Dalil maslahat mendatangkan kemaslahatan dan menolak mudharat. Andai tidak ditarik pajak maka Negara tidak bisa berjalan karena kekurangan pemasukan dana dan mudharat yang terjadi tanpa keberadaan suatu Negara yang mengatur hidup orang banyak sangat besar, maka mudharat tersebut diangkatkan dengan mudharat yang lebih kecil dengan cara menarik pajak. Sebagaimana kaidah fiqih, kalau ada dua mudharat kita pilih yang paling ringan. Dalil Qiyas dengan menganalogikan kepada kasus dimana seorang wali (orang yang dipercayakan untuk mengurus harta anak yatim) boleh mengambil harta anak yatim yang diurusnya untuk kepentingan wali tersebut dengan cara yang ma’ruf atau baik. Dalil al hajah (kebutuhan) yaitu meningkatnya kebutuhan Negara akan dana dari masa ke masa sebagaimana yang diungkapkan oleh al juwaini dan al ghozali, juga dijelaskan dalam kaidah suatu kebutuhan bisa saja disamakan dengan darurat jika dibutuhkan oleh masyarakat umum.

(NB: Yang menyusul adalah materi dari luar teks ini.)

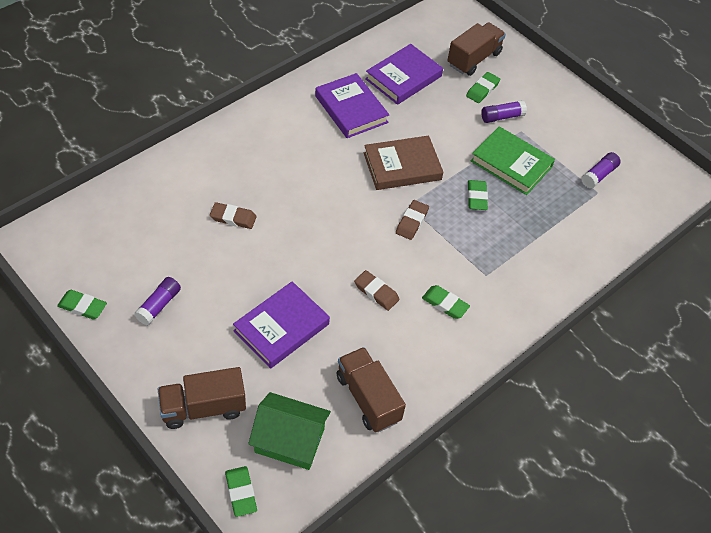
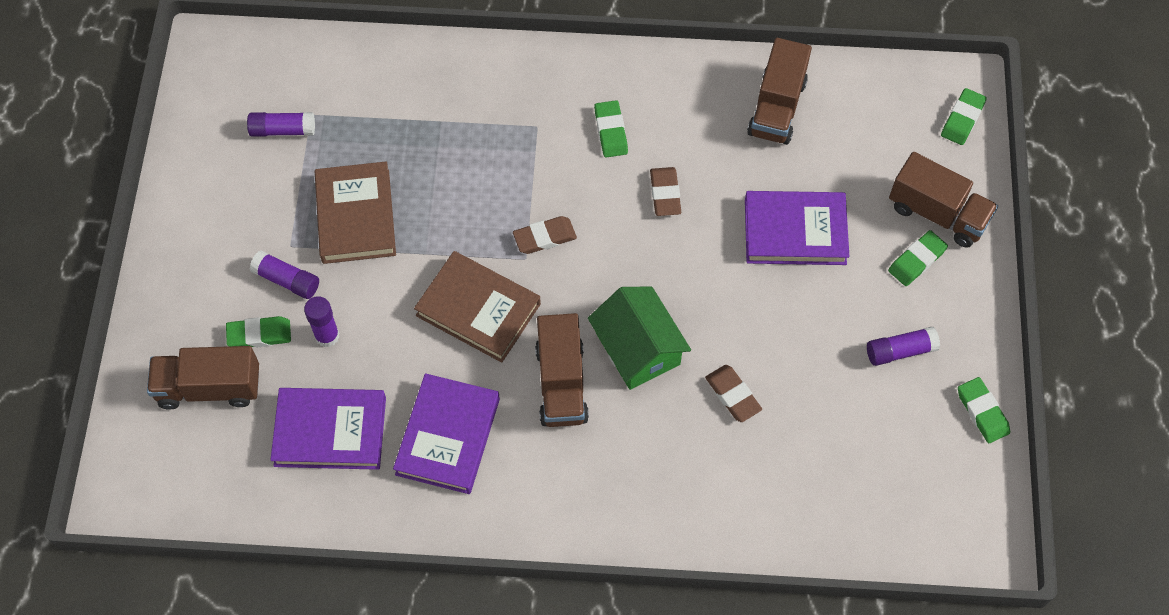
camera: 130 degrees left, 10 degrees up
(289, 440) = (882, 127): green house -> green house (638, 349)
(325, 164) = (561, 383): none -> brown truck
(454, 109) = (327, 336): none -> purple glue stick
(476, 197) = (443, 209): green eraser -> green eraser (917, 260)
(511, 164) = (356, 216): green book -> brown book

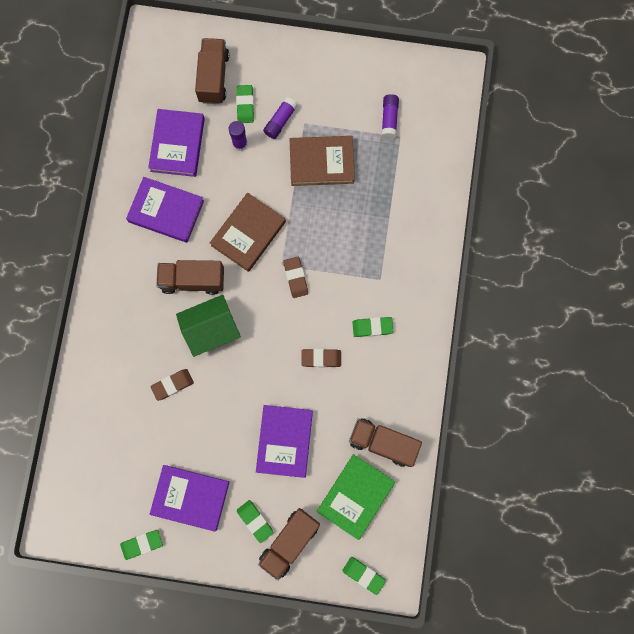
camera: 95 degrees right, 15 degrees up
(857, 136) = (355, 496): none -> green book
(900, 351) = (190, 497): purple glue stick -> purple book

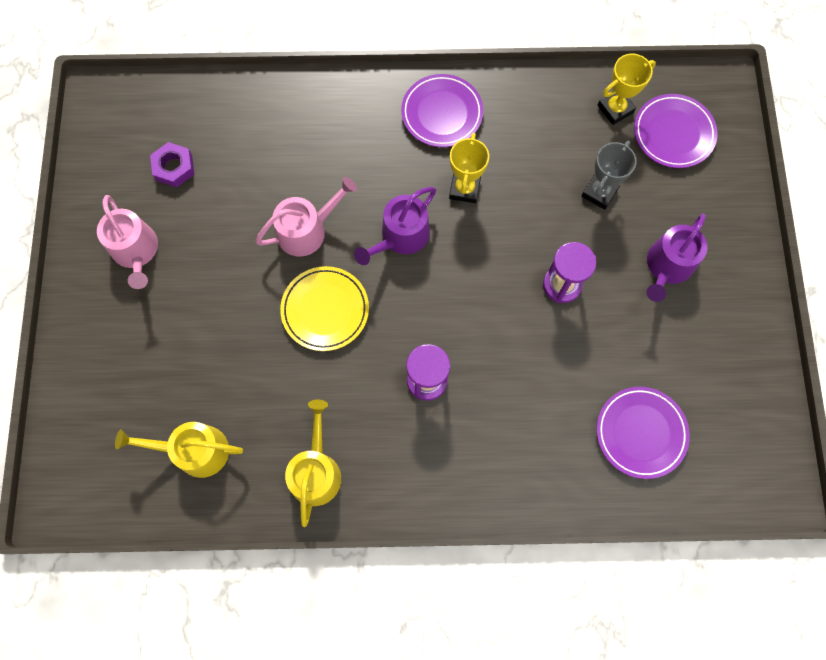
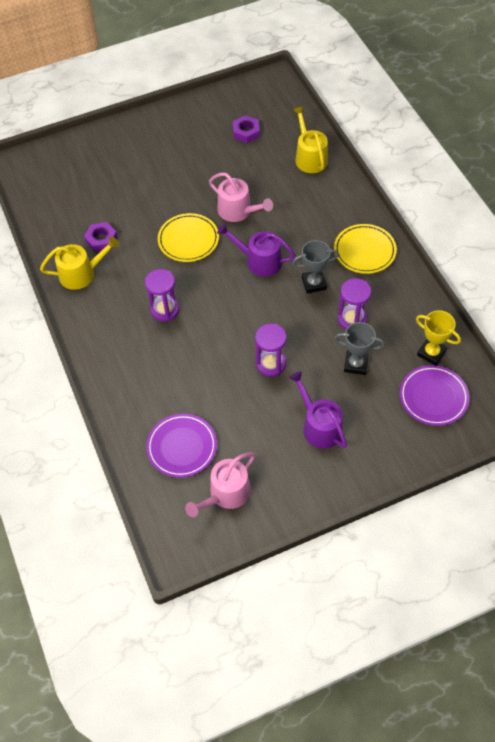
camera: 70 degrees right, 15 degrees down
(136, 251) = (182, 137): pink watering can -> pink watering can (226, 494)
(195, 451) = (71, 211): yellow watering can -> yellow watering can (310, 157)
(268, 424) = (101, 240): none -> purple nut
(442, 113) = (364, 251): purple plate -> yellow plate
(464, 189) = (314, 283): yellow trophy -> grey trophy
(535, 170) = (352, 319): none -> purple hourglass
(667, 266) = (319, 426): purple watering can -> purple watering can turned 45 degrees clockwise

Dari pendapat-pendapat yang telah disampaikan, disimpulkan bahwa pada dasarnya pajak tidak dibolehkan dalam islam karena terdapat ayat dan hadits yang melarang kebijakan tersebut, namun dalam kondisi tertentu dan dengan syarat tertentu pajak dibolehkan atas dasar pengecualian hukum. Alasan utama diperbolehkannya memungut pajak menurut para ulama adalah untuk mewujudkan kemaslahatan umat, dan pemerintah tidak mampu mencukupi atau membiayai berbagai pengeluaran tersebut.


Daftar Pustaka

  • Haskar, E. (2020). HUBUNGAN PAJAK DAN ZAKAT MENURUT PERSPEKTIF ISLAM. Menara Ilmu, Vol. XIV No.02, 28-38.

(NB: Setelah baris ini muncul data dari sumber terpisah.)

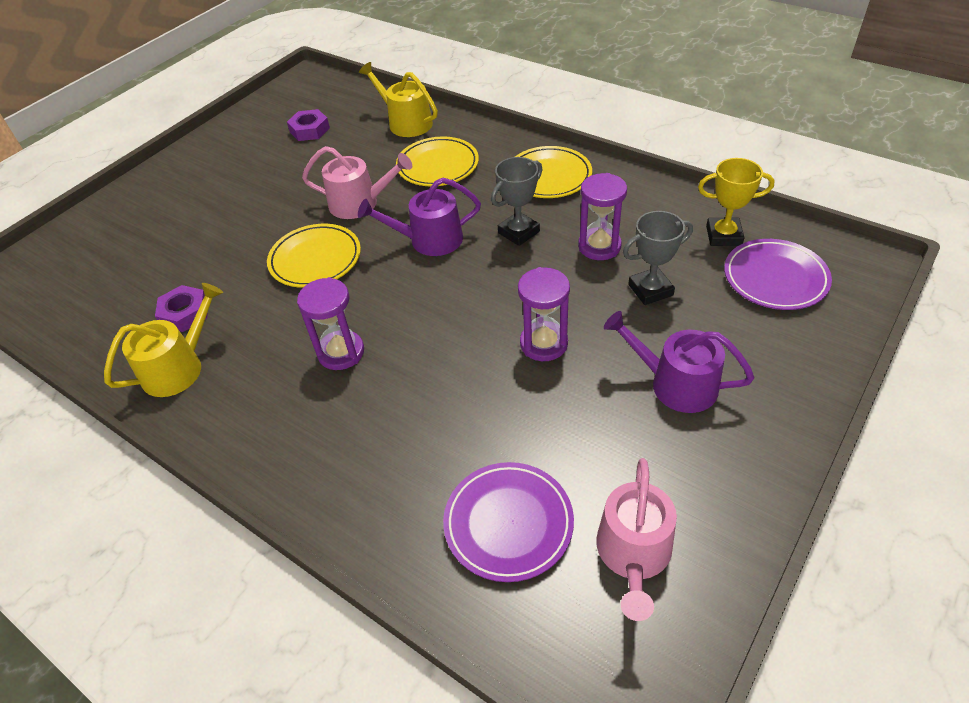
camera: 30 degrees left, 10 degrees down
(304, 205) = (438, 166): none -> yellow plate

  • Tarmizi, E. (2012). Buku Harta Haram Muamalat Kontemporer Cetakan Ke-21. Jakarta: Berkat Mulia Insani.
  • Wahid, M. A. (2016). INTEGRASI PAJAK DAN ZAKAT DI INDONESIA PERSPEKTIF HUKUM ISLAM DAN HUKUM POSITIF. el-JIZYA: Jurnal Ekonomi Islam (Islamic Economics Journal) Vol.4, No.1, 21-58.